Which brings me to Carlo Ancelotti.
On paper, his appointment in May 2025 made perfect sense. One of the greatest managers football has ever seen taking charge of the most successful nation in World Cup history. The Brazilian FA described it as "the coming together of two icons."
But there was one thing that stood out. Ancelotti became the first non-Brazilian permanent manager of the Brazil national team.
That might not matter to some people. I think it matters a lot. Not because I believe a Brazilian passport automatically makes someone a better football manager. Far from it.
But Brazil isn't just another football team. It's a footballing identity based around freedom, creativity and expression.
Ancelotti, on the other hand, built his career and teams differently. His tactics are defined by organisation, discipline and balance. It's exactly why he's one of the greatest managers of all time.
The only problem? That doesn't exactly sound like Brazilian football.
Brazilian football has always been about freedom, improvisation and expression. Ancelotti's teams have always been built on organisation, discipline and balance. There's nothing wrong with either philosophy.
But when you inherit an iconic organisation, maybe the job isn't to rewrite its DNA. Maybe it's to understand it first.
If Brazilian football is samba, improvisation and expression, then Ancelotti's philosophy feels like the antithesis of Brazilian flair.
Hiring Carlo Ancelotti to manage Brazil is a bit like if Apple hired Michael O'Leary as CEO.
Would Michael O'Leary be capable? Absolutely. Would he run a hugely successful organisation? Probably.
But would Apple still feel like Apple? Probably not.
Often the best leader isn't the right leader. Sometimes the leader has to reflect the identity of the organisation.

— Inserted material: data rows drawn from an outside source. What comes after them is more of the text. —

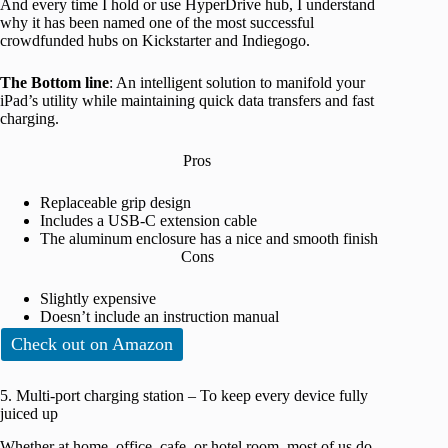
And every time I hold or use HyperDrive hub, I understand
why it has been named one of the most successful
crowdfunded hubs on Kickstarter and Indiegogo.
The Bottom line
: An intelligent solution to manifold your
iPad’s utility while maintaining quick data transfers and fast
charging.
Pros
Replaceable grip design
Includes a USB-C extension cable
The aluminum enclosure has a nice and smooth finish
Cons
Slightly expensive
Doesn’t include an instruction manual
Check out on Amazon
5. Multi-port charging station – To keep every device fully
juiced up
Whether at home, office, cafe, or hotel room, most of us do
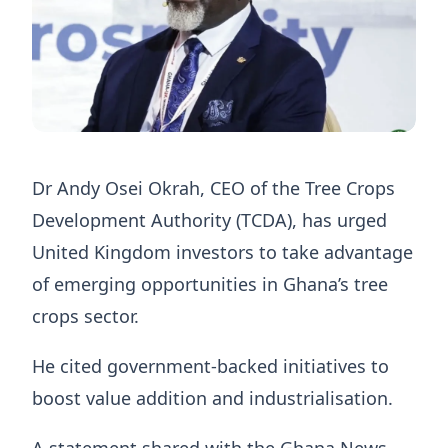
Dr Andy Osei Okrah, CEO of the Tree Crops
Development Authority (TCDA), has urged
United Kingdom investors to take advantage
of emerging opportunities in Ghana’s tree
crops sector.
He cited government-backed initiatives to
boost value addition and industrialisation.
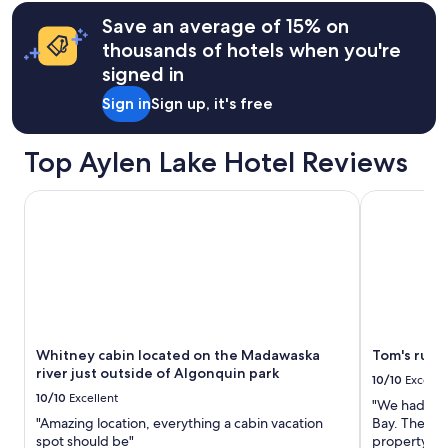
terms
t
W
i
may
Save an average of 15% on
i
i
f
apply.
e
thousands of hotels when you're
l
u
s
l
l
signed in
.
s
l
M
t
Sign in
Sign up, it's free
o
o
a
c
s
y
a
t
Top Aylen Lake Hotel Reviews
a
t
i
g
i
m
a
o
Whitney cabin located on the Madawaska river just outsid
Tom's rustic
p
i
n
o
n
.
r
.
A
t
"
m
a
a
n
z
t
i
l
n
y
Whitney cabin located on the Madawaska
Tom's rusti
g
i
river just outside of Algonquin park
a
10/10
Excelle
t
n
10/10
Excellent
i
"We had a wo
d
s
"Amazing location, everything a cabin vacation
Bay. The vi
c
s
spot should be"
property wa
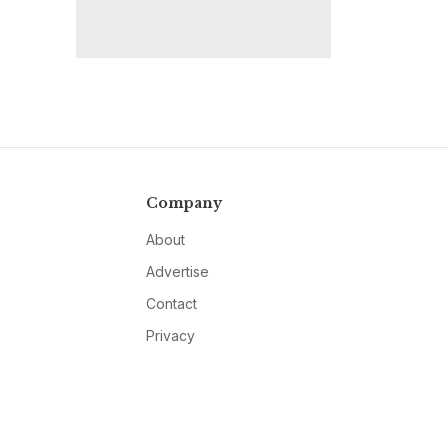
Company
About
Advertise
Contact
Privacy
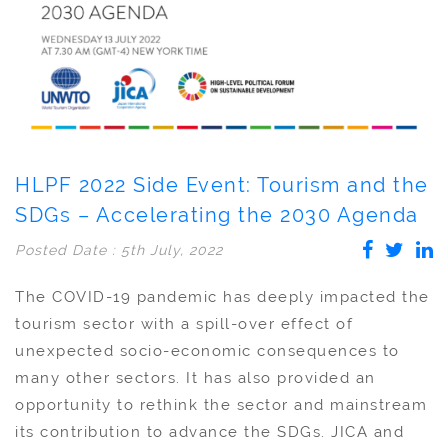
HLPF 2022 Side Event: Tourism and the
SDGs – Accelerating the 2030 Agenda
Posted Date : 5th July, 2022
The COVID-19 pandemic has deeply impacted the
tourism sector with a spill-over effect of
unexpected socio-economic consequences to
many other sectors. It has also provided an
opportunity to rethink the sector and mainstream
its contribution to advance the SDGs. JICA and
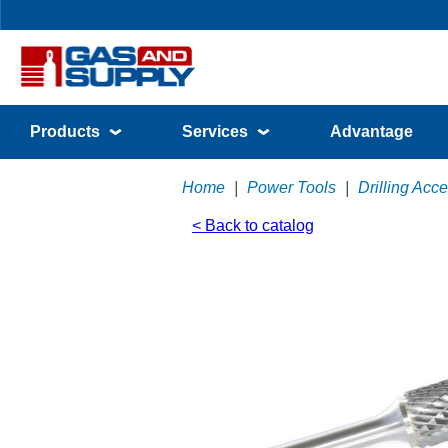
Products
Services
Advantage
Home
|
Power Tools
|
Drilling Acc
< Back to catalog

Because if the team no longer reflects the manager, and the manager doesn't reflect the culture, eventually the organisation stops looking like itself.
The same thing happens in business all the time.
Companies recruit CEOs with the best CVs. They copy the market leader. They introduce new processes because they worked somewhere else. Sometimes those decisions make the organisation better. But sometimes they slowly dilute away the very thing that made the organisation stand out and be great in the first place.
Every organisation has a DNA.
It's not written in a strategy plan or printed around the office canteen. It's the way the people think. The way decisions get made. The way customers experience the business. It's what people associate with an organisation.
In strategic management, this is the Resource-Based View. It explains that sustainable competitive advantage doesn't come solely from the market you compete in or the products you sell. It comes from the unique capabilities, culture, knowledge and ways of working that competitors can't easily replicate. In other words, it comes from your DNA.
Every organisation has to evolve and change.
Organisations that evolve with success are the ones that don't lose what made them great in the first place. They adapt to change while protecting the capabilities and identity that make them different.
Maybe that's the lesson from Brazil's World Cup. The challenge isn't simply to change but knowing what should never change.